Let’s take the example of biometrics. In developing countries bureaucracy and corruption are the bane of ones existence.
In Kabul registering a vehicle, or simply replacing a stolen licence disk, can take months, standing in queues and paying bribes, often required because there is no formal mechanism to prove who you are.
There is no social security number. No utility invoices. No birth register. To prove who one is requires authentication from people who can prove who they are, usually government employees, who unless they are friends require payment. Even when one official accepts the authentication, another won’t, so yet another person has to attest. It can run to hundreds of dollars.
Afghanistan has been putting together its National Identity Card (NID) for a number of years, doing it properly. The Afghan government started in 2006 after they had agreed with the international donors that Afghanistan needed a reliable voters register. Biometric identification was seen as the cornerstone of ensuring the system was reliable.
Then the US military who had been providing some technical guidance to the Afghan government started trying to take ownership. In an article in the New Yorker, the vice admiral in charge of obtaining the biometric data from Afghan detainees claimed that he was helping to:
issue identity cards, with biometric data such as fingerprints, to every person in the country over the age of fifteen.
He linked the NID to an ambition to hold the Taliban accountable while protecting the innocent from false accusations using his project.
The biometric identity card project in the UK was cancelled in 2010, shortly after the Tory government came to power, wasting the £294 million that had already been spent. Worse yet, the government lost between £500 million and £1.2 billion in annual efficiency savings that the system would have generated.
The London School of Economics produced a report in 2005 warning the government that unless the increased efficiency benefits to members of the public and government were highlighted, there would be a backlash against the system. The Labour government took no notice, promoting the system’s ability to track down criminals and terrorists. Voters reacted, believing that it was in intrusion on privacy, and the Tories used that as a tool to win votes.
In a recent article in the Economist, the emphasis is on how this is an effective weapon against the insurgents. It quotes Jennifer Lynch, a lawyer at the Electronic Frontier Foundation, a group based in San Francisco that keeps a watch on how digital technology encroaches on civil freedoms, who questions the quality of the data. She fears that scans done quickly in the field, or by inexperienced technicians, could lead to cases of mistaken identity.
Digital technology does not encroach. People encroach. Biometric data acquisition is fraught with problems. That’s why the Afghan government specified technologies that prevent inept and inexperienced operators from compromising data quality. An inexperienced (or careless) person just takes a little longer to do the job.
Ms Lynch’s comment also shows no understanding of the mechanics.
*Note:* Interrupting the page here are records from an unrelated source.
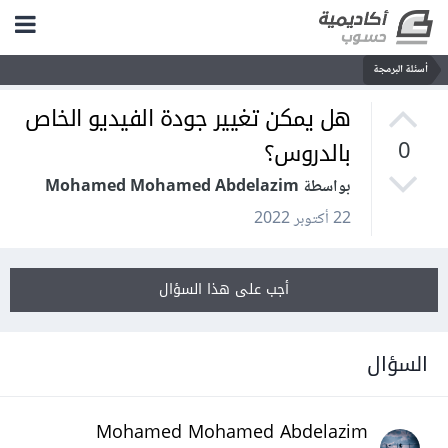
أسئلة البرمجة
هل يمكن تغيير جودة الفيديو الخاص
بالدروس؟
0
بواسطة Mohamed Mohamed Abdelazim
22 أكتوبر 2022
أجب على هذا السؤال
السؤال
Mohamed Mohamed Abdelazim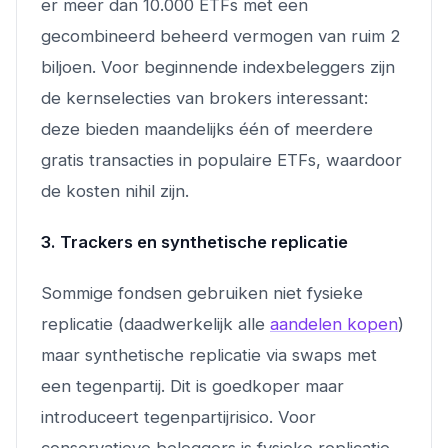
er meer dan 10.000 ETFs met een
gecombineerd beheerd vermogen van ruim 2
biljoen. Voor beginnende indexbeleggers zijn
de kernselecties van brokers interessant:
deze bieden maandelijks één of meerdere
gratis transacties in populaire ETFs, waardoor
de kosten nihil zijn.
3. Trackers en synthetische replicatie
Sommige fondsen gebruiken niet fysieke
replicatie (daadwerkelijk alle
aandelen kopen
)
maar synthetische replicatie via swaps met
een tegenpartij. Dit is goedkoper maar
introduceert tegenpartijrisico. Voor
conservatieve beleggers is fysieke replicatie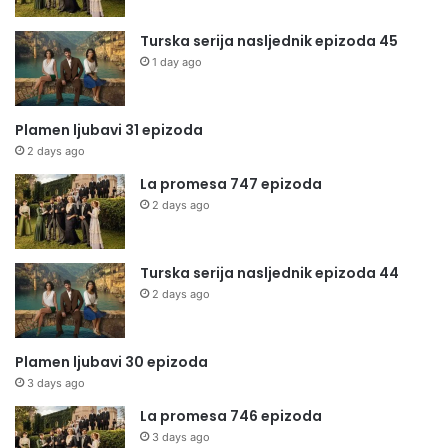
Turska serija nasljednik epizoda 45
1 day ago
Plamen ljubavi 31 epizoda
2 days ago
La promesa 747 epizoda
2 days ago
Turska serija nasljednik epizoda 44
2 days ago
Plamen ljubavi 30 epizoda
3 days ago
La promesa 746 epizoda
3 days ago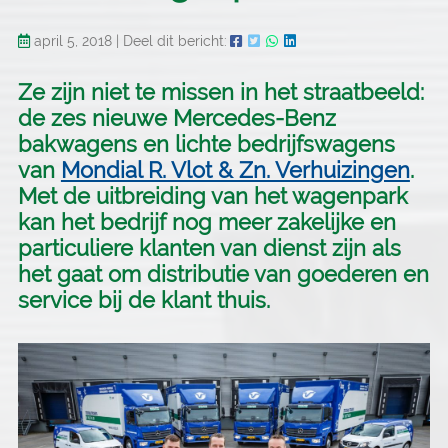
april 5, 2018
|
Deel dit bericht:
Ze zijn niet te missen in het straatbeeld:
de zes nieuwe Mercedes-Benz
bakwagens en lichte bedrijfswagens
van
Mondial R. Vlot & Zn. Verhuizingen
.
Met de uitbreiding van het wagenpark
kan het bedrijf nog meer zakelijke en
particuliere klanten van dienst zijn als
het gaat om distributie van goederen en
service bij de klant thuis.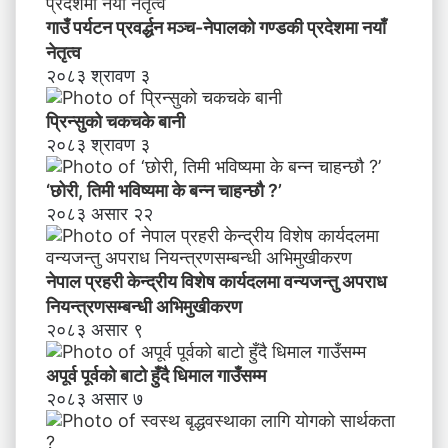
चा
गाउँ पर्यटन प्रवर्द्धन मञ्च-नेपालकाे गण्डकी प्रदेशमा नयाँ
ह
नेतृत्व
न्छौ
२०८३ श्रावण ३
?
’
प्रिन्सुको चकचके बानी
२०८३ श्रावण ३
‘छोरी, तिमी भविष्यमा के बन्न चाहन्छौ ?’
२०८३ असार २२
नेपाल प्रहरी केन्द्रीय विशेष कार्यदलमा वन्यजन्तु अपराध
नियन्त्रणसम्बन्धी अभिमुखीकरण
२०८३ असार ९
अपूर्व पूर्वको बाटो हुँदै धिमाल गाउँसम्म
२०८३ असार ७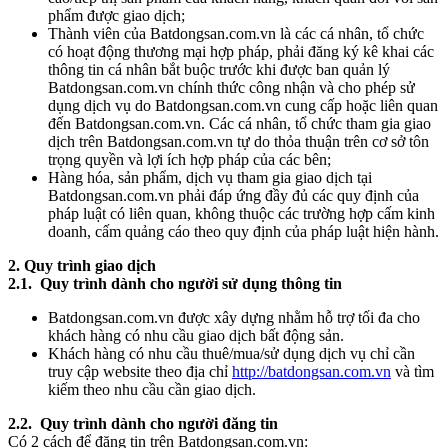
phẩm được giao dịch;
Thành viên của Batdongsan.com.vn là các cá nhân, tổ chức
có hoạt động thương mại hợp pháp, phải đăng ký kê khai các
thông tin cá nhân bắt buộc trước khi được ban quản lý
Batdongsan.com.vn chính thức công nhận và cho phép sử
dụng dịch vụ do Batdongsan.com.vn cung cấp hoặc liên quan
đến Batdongsan.com.vn. Các cá nhân, tổ chức tham gia giao
dịch trên Batdongsan.com.vn tự do thỏa thuận trên cơ sở tôn
trọng quyền và lợi ích hợp pháp của các bên;
Hàng hóa, sản phẩm, dịch vụ tham gia giao dịch tại
Batdongsan.com.vn phải đáp ứng đầy đủ các quy định của
pháp luật có liên quan, không thuộc các trường hợp cấm kinh
doanh, cấm quảng cáo theo quy định của pháp luật hiện hành.
2. Quy trình giao dịch
2.1. Quy trình dành cho người sử dụng thông tin
Batdongsan.com.vn được xây dựng nhằm hỗ trợ tối đa cho
khách hàng có nhu cầu giao dịch bất động sản.
Khách hàng có nhu cầu thuê/mua/sử dụng dịch vụ chỉ cần
truy cập website theo địa chỉ
http://batdongsan.com.vn
và tìm
kiếm theo nhu cầu cần giao dịch.
2.2. Quy trình dành cho người đăng tin
Có 2 cách để đăng tin trên Batdongsan.com.vn: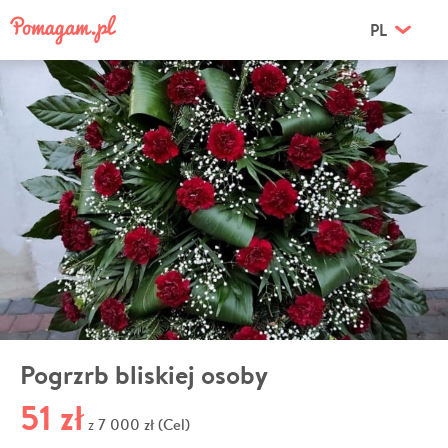
PL
Pogrzrb bliskiej osoby
51 zł
7 000 zł (Cel)
z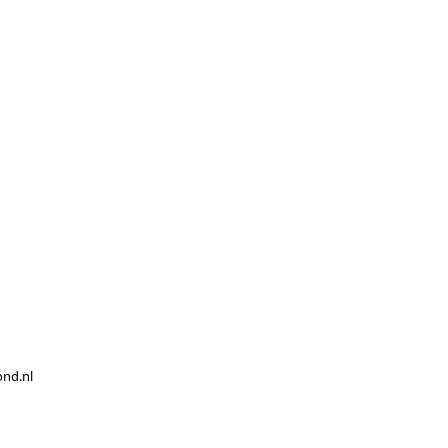
ond.nl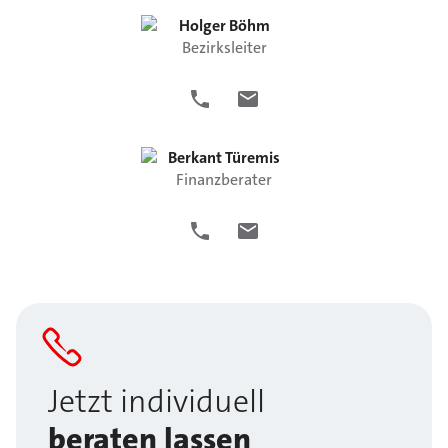
Holger
Böhm
Bezirksleiter
Berkant
Türemis
Finanzberater
Jetzt individuell
beraten lassen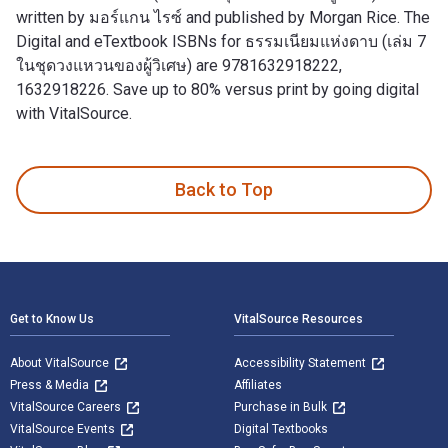
written by มอร์แกน ไรซ์ and published by Morgan Rice. The
Digital and eTextbook ISBNs for ธรรมเนียมแห่งดาบ (เล่ม 7
ในชุดวงแหวนของผู้วิเศษ) are 9781632918222,
1632918226. Save up to 80% versus print by going digital
with VitalSource.
ธรรมเนียมแห่งดาบ (เล่ม 7 ในชุดวงแหวนของผู้วิเศษ) is written
Back to Top
Footer Navigation
Get to Know Us
VitalSource Resources
About VitalSource
Accessibility Statement
Press & Media
Affiliates
VitalSource Careers
Purchase in Bulk
VitalSource Events
Digital Textbooks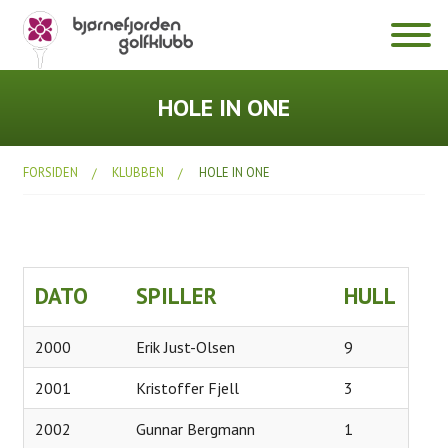
Klubben
HOLE IN ONE
Hole in One
FORSIDEN
KLUBBEN
HOLE IN ONE
Dokumenter
Diverse
Årsmøter
DATO
SPILLER
HULL
Bli medlem
Prisliste 2026
2000
Erik Just-Olsen
9
Fasiliteter
2001
Kristoffer Fjell
3
Klubbhuset
2002
Gunnar Bergmann
1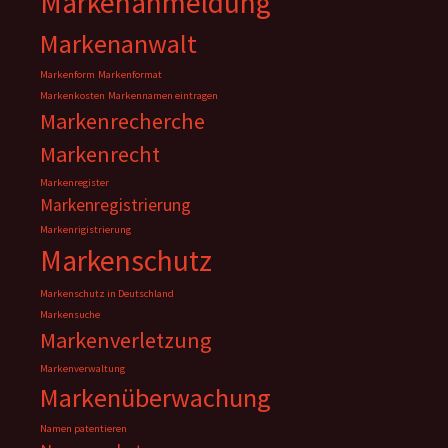
Markenanmeldung
Markenanwalt
Markenform
Markenformat
Markenkosten
Markennamen eintragen
Markenrecherche
Markenrecht
Markenregister
Markenregistrierung
Markenrigistrierung
Markenschutz
Markenschutz in Deutschland
Markensuche
Markenverletzung
Markenverwaltung
Markenüberwachung
Namen patentieren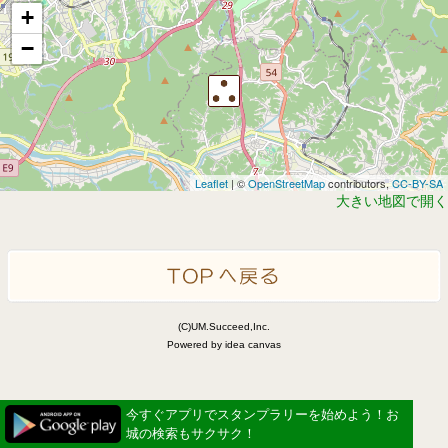
+
−
Leaflet
| ©
OpenStreetMap
contributors,
CC-BY-SA
大きい地図で開く
(C)UM.Succeed,Inc.
Powered by idea canvas
今すぐアプリでスタンプラリーを始めよう！お
城の検索もサクサク！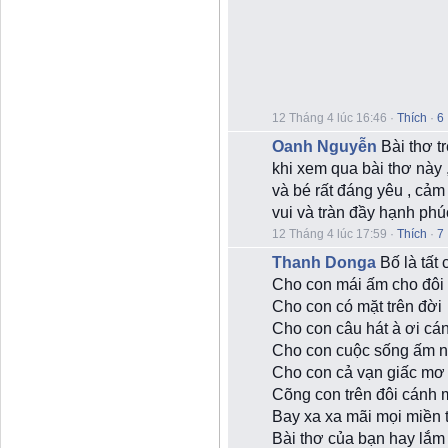
12 Tháng 4 lúc 16:46
·
Thích
·
6
Oanh Nguyễn
Bài thơ tr
khi xem qua bài thơ này , b
và bé rất đáng yêu , cả
vui và tràn đầy hạnh phu
12 Tháng 4 lúc 17:59
·
Thích
·
7
Thanh Donga
Bố là tất 
Cho con mái ấm cho đôi 
Cho con có mặt trên đời
Cho con câu hát à ơi cá
Cho con cuộc sống ấm 
Cho con cả vạn giấc m
Cõng con trên đôi cánh
Bay xa xa mãi mọi miền 
Bài thơ của bạn hay lắ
If biometric data is bad, it very rarely matches to the wrong person, it just makes it difficult to match to the right person.
And in the meantime this interfering lawyer, who has certainly never been to Afghanistan is preventing the Afghans from improving their lives.
Perhaps after she’s spent a bit of time standing in the queues at the licensing department in Kabul she’d have a better understanding of what’s important to Afghans.